Data is shared with the National Malleefowl Recovery team supporting delivery of the National Recovery Plan.

Although Malleefowl seem to be doing better in the AW region than the national average, they face threats on many fronts, such as feral predators, invasive buffel grass, large feral herbivores, and climate change. Continued monitoring and threat abatement are essential to safeguard this iconic species.

The trajectory of breeding Malleefowl population is at least stable, compared to the June 2019 baseline, because the number of active Malleefowl mounds increased at the 6 LiDAR sites over the last year of monitoring.

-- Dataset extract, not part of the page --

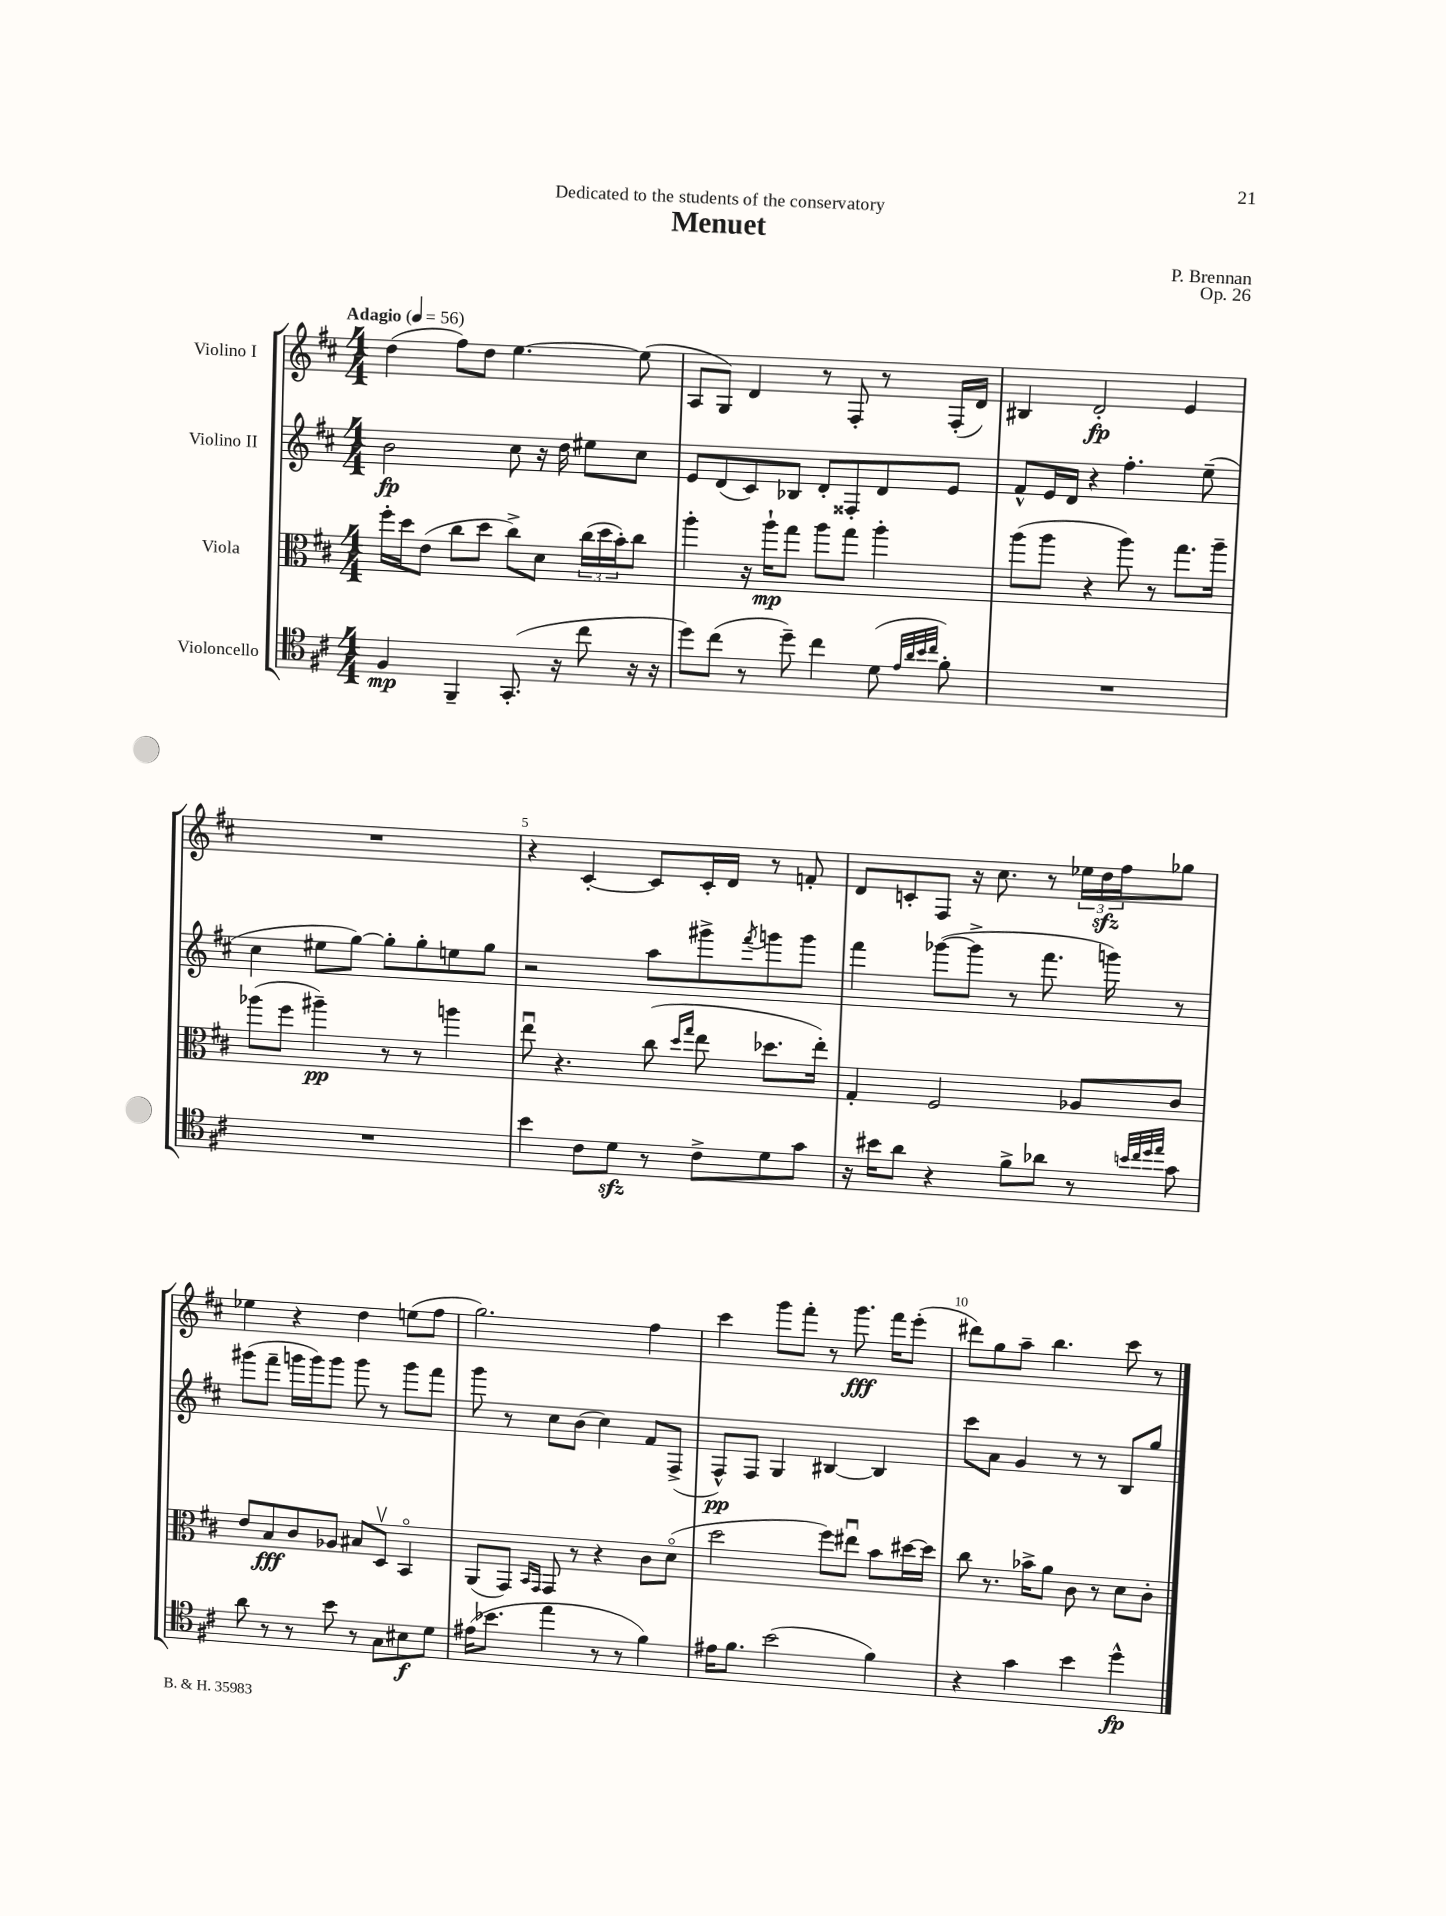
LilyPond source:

Prior to 2018, only 7 mounds were known from Maralinga Tjarutja lands. This increased to 19 mounds recorded in 2019 and 47 mounds in 2023 across the southern 2/3 of the AW region.

Across all the sites and all the years, the average percentage of active Malleefowl mounds compared to all surveyed mounds was around 28%, with some sites being active for four consecutive years. This is a huge proportion, showing that more than a quarter of all visited mounds in the AW region are active. This compares very highly to other cropping regions of Australia where only 2% of existing Malleefowl mounds may be active.

Using LiDAR, camera grids and undertaking on-ground sand plot surveys were the best methods to achieve this goal as many new active Malleefowl mounds were found across the southern 2/3 of the AW region, providing better knowledge of a stable Malleefowl population in the region.

In the future, using more LiDAR surveys and the current habitat knowledge could help identify more mounds.

Using drones with LiDAR technology could also be a more efficient way to look for Malleefowl mounds located outside the current LiDAR transects and more broadly to locate new sites across such a vast and remote region.

AWLB works alongside Anangu communities from the Far West Coast, Maralinga Tjarutja and APY Lands, providing training and support in survey methods, data management, and pest animal and plant control.